Pero su papel de crítico estaba muy lejos de mostrar sus emociones. Tras de esa imagen de enjuiciador imperturbable se escondía un hombre reverente, de pronto fervoroso. Pero tan reservado en asuntos de fe, que no la compartía ni siquiera con su amigo el sacerdote. A él, como a todo el mundo, apenas le constaban los juicios de racionalidad que hacía de las creencias. Nadie lo hubiera imaginando dialogando con Dios, tanto que algún día Javier tuvo la impresión de que José no se sabía ni el Padrenuestro.
–Es que no te vi gesticular palabra –dijo Javier al término de una eucaristía.
–Porque son intimas las manifestaciones de mi religiosidad. Exteriorizarlas es presumir de bueno.
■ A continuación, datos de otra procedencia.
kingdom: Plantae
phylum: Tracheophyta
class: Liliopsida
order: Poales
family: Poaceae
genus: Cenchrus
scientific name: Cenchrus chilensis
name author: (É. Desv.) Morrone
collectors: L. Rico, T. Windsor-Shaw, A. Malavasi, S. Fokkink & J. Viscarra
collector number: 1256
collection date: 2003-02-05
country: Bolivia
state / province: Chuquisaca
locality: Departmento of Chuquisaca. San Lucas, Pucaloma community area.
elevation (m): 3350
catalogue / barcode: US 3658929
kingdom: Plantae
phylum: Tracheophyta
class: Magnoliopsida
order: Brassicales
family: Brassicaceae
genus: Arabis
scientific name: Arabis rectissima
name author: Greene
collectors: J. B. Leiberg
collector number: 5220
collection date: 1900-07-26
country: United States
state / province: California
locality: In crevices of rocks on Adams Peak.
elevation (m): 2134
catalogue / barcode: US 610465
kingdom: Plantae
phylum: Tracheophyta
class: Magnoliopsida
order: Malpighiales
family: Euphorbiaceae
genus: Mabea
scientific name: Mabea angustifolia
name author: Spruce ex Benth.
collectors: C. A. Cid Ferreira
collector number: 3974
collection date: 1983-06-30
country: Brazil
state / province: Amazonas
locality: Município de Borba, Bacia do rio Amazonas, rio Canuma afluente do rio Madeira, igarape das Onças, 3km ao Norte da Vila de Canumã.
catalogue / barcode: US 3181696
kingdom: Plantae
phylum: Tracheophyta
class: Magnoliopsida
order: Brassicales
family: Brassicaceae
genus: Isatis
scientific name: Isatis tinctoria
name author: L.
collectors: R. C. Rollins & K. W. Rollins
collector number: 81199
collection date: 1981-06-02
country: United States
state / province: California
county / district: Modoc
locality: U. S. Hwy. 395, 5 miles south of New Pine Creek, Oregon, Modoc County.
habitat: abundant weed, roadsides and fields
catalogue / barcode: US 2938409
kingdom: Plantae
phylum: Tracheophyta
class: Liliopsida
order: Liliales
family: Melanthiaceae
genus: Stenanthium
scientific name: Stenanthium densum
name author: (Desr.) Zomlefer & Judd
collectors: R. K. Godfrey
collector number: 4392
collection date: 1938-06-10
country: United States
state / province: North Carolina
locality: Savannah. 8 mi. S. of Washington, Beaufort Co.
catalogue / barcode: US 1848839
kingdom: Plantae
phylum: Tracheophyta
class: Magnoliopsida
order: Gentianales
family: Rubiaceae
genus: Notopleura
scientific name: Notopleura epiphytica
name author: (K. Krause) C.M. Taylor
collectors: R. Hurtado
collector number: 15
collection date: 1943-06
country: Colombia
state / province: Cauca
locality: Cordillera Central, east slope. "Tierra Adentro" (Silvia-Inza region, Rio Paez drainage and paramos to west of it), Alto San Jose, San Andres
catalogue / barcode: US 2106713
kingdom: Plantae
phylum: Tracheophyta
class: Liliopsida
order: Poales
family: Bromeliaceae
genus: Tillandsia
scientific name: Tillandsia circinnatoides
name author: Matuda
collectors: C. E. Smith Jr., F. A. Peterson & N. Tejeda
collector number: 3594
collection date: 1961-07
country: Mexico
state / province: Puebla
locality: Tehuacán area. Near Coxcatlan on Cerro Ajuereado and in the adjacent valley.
–Mientras no sea que te avergüenzas...
–Para que sepas, conozco esa oración mejor que los que la recitan a diario sin tener conciencia de lo que están diciendo. Lo más importante es que con ella nos comprometemos a perdonar para que nos perdonen. Más que para adular, como lo hacen la mayoría de las plegarias, el Padrenuestro es para hacer con Dios un razonable acuerdo. Es una oración de la mejor factura, una plegaria enseñada por el mismo Jesucristo.
Javier se sorprendió. «Ha de pensar que no todo está perdido», especuló José, mientras intentaba descifrar la expresión del sacerdote. Y para que no quedara duda de su ilustración, apuntaló su comentario sobre el Padrenuestro con el conocimiento de otras enseñanzas:
–Los católicos son más dados a rezar que a practicar, a recriminar a los demás, que a examinarse interiormente. Olvidan cuando censuran, que la viga más que en ojo ajeno está en el propio. Lanzan la piedra sin estar libres de culpa, prefieren que el pecador muera, más que se arrepienta y viva. Si todos entendiéramos lo que es poner la otra mejilla, jamás habría violencia.
–Estás salvado –dijo Javier– si has hecho tuyas tantas enseñanzas.
Y José le dijo para recalcarle que no se estaba subordinando a sus exhortaciones:
–El discurso de Jesús alienta por igual al creyente dogmático que al revolucionario. Por igual anima a quienes luchan por la justicia en la Tierra, que a quienes convocan las almas para el Cielo.